*** Opening EXCERPT ***

The impact of seeing and posting photos on mental health and body satisfaction: A panel study among Dutch and Japanese adolescents

Nadia A.J.D. Bij de Vaate*, Jolanda Veldhuis, Elly A. Konijn

*Corresponding author for this work

Research output: Contribution to JournalArticleAcademicpeer-review

Abstract

A vivid scholarly debate addresses the extent to which social media usage is detrimental for adolescents’ mental health and body satisfaction. The current study aims to advance the debate in three ways: (1) we differentiate between different types of active and passive social media use (i.e., authentic vs. edited content), (2) we examine both between- and within-person results, and (3) we take a cross-national approach. Therefore, a three-wave panel study was conducted among 987 adolescents in Japan (N = 433) and the Netherlands (N = 554) to longitudinally investigate the relationships between active visual self-presentation, passive exposures thereto, and mental health and body satisfaction. Between-person results generally indicate that, regardless of being active or passive, both creating or seeing authentic content can be associated with increases in mental health and body satisfaction. Contrary, both creating and seeing edited content can coincide with reduced levels of mental health and body satisfaction. Nevertheless, the results should be seen in light of differences in between- and (lagged) within-person processes as well as cross-country differences. In all, evidence exemplifies the need for a communication-centered approach specifying content heterogeneity, showcases differences in between- and within-person effects, and demonstrates cross-national differential susceptibly to media effects.

*** Closing EXCERPT ***
*** Opening LISTED ENTRIES ***

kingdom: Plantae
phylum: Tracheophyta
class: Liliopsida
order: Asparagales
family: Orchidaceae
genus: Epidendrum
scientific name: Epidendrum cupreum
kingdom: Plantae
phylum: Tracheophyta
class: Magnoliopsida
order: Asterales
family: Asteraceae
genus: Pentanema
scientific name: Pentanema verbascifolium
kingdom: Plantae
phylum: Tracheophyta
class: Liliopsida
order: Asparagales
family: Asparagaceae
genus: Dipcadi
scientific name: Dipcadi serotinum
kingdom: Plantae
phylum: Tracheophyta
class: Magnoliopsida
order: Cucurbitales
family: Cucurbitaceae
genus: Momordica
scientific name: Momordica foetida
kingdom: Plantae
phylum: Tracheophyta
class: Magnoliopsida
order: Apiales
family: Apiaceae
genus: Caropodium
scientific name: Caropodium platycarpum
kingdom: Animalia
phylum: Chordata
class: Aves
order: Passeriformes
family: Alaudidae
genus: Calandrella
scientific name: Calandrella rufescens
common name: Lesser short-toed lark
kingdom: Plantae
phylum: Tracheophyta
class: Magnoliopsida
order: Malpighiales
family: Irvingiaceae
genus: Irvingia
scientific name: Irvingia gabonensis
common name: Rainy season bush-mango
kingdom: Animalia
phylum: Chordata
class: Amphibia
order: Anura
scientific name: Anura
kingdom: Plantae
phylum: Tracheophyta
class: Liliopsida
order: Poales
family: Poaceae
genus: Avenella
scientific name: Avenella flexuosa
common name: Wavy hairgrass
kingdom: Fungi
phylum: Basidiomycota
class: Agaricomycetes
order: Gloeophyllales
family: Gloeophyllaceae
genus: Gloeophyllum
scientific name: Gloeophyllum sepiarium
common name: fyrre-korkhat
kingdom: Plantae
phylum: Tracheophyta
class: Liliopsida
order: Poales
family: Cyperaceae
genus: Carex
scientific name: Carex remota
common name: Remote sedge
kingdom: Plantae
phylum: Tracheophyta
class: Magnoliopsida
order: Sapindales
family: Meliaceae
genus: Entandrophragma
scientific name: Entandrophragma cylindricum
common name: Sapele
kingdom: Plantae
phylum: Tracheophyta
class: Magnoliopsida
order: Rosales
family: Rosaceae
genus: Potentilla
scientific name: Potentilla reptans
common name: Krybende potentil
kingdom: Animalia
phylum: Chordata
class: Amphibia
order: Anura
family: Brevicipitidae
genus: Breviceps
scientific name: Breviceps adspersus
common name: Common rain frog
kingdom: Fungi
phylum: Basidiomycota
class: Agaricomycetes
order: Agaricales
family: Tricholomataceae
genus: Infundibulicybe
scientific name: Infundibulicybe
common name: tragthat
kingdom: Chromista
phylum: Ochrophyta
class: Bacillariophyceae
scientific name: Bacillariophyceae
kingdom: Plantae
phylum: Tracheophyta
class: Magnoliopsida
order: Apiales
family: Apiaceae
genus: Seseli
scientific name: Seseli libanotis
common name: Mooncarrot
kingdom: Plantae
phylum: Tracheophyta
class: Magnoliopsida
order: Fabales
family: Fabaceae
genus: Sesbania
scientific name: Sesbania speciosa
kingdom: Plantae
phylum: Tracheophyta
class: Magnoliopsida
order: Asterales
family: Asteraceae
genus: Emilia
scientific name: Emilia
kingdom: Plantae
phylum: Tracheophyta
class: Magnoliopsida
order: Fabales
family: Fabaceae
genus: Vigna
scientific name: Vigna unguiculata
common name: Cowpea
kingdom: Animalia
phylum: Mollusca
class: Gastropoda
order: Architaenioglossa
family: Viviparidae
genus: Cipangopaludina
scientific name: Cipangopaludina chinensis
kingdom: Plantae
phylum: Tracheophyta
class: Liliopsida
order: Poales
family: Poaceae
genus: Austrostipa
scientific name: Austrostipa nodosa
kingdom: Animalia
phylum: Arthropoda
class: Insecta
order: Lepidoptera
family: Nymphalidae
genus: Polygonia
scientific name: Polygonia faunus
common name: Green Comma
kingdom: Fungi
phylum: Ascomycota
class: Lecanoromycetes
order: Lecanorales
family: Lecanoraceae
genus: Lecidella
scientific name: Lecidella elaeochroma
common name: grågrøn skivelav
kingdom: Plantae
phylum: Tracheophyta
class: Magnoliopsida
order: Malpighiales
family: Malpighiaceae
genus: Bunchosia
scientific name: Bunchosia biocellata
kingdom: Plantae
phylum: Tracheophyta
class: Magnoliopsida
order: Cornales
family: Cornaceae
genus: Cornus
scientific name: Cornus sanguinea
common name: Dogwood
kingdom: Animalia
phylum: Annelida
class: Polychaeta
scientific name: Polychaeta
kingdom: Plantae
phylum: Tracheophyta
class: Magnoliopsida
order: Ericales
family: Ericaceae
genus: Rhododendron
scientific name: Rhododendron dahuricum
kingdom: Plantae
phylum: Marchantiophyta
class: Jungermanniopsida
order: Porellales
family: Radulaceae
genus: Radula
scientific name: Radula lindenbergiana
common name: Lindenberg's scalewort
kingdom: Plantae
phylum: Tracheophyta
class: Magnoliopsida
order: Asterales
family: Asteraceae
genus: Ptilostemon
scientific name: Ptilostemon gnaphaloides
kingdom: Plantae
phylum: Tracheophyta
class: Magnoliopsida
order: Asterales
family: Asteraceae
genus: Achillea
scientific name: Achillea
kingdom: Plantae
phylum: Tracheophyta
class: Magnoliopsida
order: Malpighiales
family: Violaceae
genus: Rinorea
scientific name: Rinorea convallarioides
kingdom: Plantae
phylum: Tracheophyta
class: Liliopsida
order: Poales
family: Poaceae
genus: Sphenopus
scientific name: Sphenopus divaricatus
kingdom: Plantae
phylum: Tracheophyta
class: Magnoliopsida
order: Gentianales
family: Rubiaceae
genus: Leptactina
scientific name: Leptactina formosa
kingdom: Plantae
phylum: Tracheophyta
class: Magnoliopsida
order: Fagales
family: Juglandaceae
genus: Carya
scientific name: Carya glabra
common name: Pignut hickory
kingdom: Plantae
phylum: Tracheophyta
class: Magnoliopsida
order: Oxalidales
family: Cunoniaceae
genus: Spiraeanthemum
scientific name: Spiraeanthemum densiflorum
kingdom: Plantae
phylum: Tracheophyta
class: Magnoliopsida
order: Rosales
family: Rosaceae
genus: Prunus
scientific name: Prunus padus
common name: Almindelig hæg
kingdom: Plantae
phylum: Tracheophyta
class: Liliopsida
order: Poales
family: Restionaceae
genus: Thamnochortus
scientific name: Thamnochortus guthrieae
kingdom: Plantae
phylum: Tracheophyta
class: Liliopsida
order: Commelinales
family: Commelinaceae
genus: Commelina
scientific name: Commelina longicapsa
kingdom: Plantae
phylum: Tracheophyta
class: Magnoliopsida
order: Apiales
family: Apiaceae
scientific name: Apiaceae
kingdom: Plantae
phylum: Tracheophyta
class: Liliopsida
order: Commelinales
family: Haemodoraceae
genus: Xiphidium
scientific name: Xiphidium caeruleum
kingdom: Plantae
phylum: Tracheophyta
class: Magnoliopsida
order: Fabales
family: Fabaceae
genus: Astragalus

*** Closing LISTED ENTRIES ***

→ EXERCISE BRIEF
Give a two-sentence summary of the abstract.

→ EXERCISE RESPONSE
A three-wave panel study of 987 adolescents in Japan and the Netherlands examined how posting and seeing authentic versus edited visual content relates to mental health and body satisfaction. Between-person results generally link creating or seeing authentic content to increases in mental health and body satisfaction, and edited content to reduced levels, though these results should be seen in light of differences between between- and within-person processes and between countries.